The use-case involves presentational context being provided by the client determination of the constraints on the device and platform (100s of different varieties), which lines similarly to the use-case mentioned in your second post (homepage(client: clientContext) {}). However in federation world, key stuffing is leaking presentational boundaries to other domains schemas and requires this pattern to be replicated across further nested entities. Thus, we've settled on header context propagation, and will explore a Rhai script or body extension approach driven by the experience subgraph.

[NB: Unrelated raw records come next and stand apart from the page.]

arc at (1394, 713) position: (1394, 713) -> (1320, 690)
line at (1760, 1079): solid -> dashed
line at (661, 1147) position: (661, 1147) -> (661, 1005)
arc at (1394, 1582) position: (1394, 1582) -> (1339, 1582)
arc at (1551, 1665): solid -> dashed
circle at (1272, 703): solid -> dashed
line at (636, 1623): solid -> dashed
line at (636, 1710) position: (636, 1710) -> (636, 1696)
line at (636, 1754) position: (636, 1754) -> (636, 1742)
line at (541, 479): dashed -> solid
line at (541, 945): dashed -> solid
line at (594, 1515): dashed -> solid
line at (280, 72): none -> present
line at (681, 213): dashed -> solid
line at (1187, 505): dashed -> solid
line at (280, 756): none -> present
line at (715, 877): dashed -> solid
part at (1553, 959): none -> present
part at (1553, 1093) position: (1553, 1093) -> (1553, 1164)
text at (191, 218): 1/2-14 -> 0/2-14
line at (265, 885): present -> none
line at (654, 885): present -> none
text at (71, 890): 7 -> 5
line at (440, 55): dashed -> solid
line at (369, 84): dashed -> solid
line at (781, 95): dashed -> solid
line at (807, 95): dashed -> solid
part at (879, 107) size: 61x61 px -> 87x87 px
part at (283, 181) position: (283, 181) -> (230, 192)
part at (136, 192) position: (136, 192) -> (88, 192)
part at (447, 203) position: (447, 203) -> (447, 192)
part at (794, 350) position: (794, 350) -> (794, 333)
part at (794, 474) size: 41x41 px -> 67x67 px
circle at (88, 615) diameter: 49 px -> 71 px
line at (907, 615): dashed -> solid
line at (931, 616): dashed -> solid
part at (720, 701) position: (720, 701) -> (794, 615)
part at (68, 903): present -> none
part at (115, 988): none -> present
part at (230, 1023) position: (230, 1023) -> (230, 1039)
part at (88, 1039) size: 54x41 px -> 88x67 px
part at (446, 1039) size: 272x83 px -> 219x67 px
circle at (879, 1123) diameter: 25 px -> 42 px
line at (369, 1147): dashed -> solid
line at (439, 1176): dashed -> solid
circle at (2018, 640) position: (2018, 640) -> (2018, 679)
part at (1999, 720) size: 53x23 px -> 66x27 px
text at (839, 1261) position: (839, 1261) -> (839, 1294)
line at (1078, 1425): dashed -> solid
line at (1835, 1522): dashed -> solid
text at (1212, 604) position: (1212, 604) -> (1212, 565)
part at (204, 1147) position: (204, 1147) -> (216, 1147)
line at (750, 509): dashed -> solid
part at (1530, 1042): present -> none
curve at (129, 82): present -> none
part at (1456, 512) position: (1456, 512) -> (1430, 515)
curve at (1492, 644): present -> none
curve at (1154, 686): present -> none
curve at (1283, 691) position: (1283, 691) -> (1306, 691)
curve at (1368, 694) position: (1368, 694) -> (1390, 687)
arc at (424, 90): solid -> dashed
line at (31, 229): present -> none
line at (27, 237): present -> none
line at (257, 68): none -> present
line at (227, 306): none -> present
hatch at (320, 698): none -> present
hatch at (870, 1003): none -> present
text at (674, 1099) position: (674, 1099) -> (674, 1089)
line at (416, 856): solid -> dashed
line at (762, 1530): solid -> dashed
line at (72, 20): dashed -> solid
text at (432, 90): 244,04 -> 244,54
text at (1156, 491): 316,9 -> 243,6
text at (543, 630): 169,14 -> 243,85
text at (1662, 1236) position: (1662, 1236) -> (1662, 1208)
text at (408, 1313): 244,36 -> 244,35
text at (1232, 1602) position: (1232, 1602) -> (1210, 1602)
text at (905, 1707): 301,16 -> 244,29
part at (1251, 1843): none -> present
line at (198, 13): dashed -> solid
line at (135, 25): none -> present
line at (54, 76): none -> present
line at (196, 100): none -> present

Let's also consider the idea of the @export directive which could help with some of these issues. https://github.com/graphql/graphql-spec/issues/377
I wanted to comment that a simpler option, while not declarative and not following any spec (and terrible to manage), is to use response extensions on subgraph responses and have a Router script/coprocessor to forward the extensions.context object to all subgraph requests
@smyrick Part of the goal is for the context to be limited to a specific branch of resolving data cross subgraph as not all branches are guaranteed to need the same context (otherwise headers could just be used). I think that could be achieved with what you’re describing, but it would be a nightmare to manage. That being said, custom directives could probably be developed to make this extensions idea more declarative and simpler to manage at the subgraph level.
I do think this is a fairly large gap that federation can and should solve.
@gwardwell Totally agree, this would be a perfect fit for the query planner. I wanted to just add some possible workarounds for those "blocked" today
This feature request is resolved by the @context / @fromContext directives released in Federation 2.8.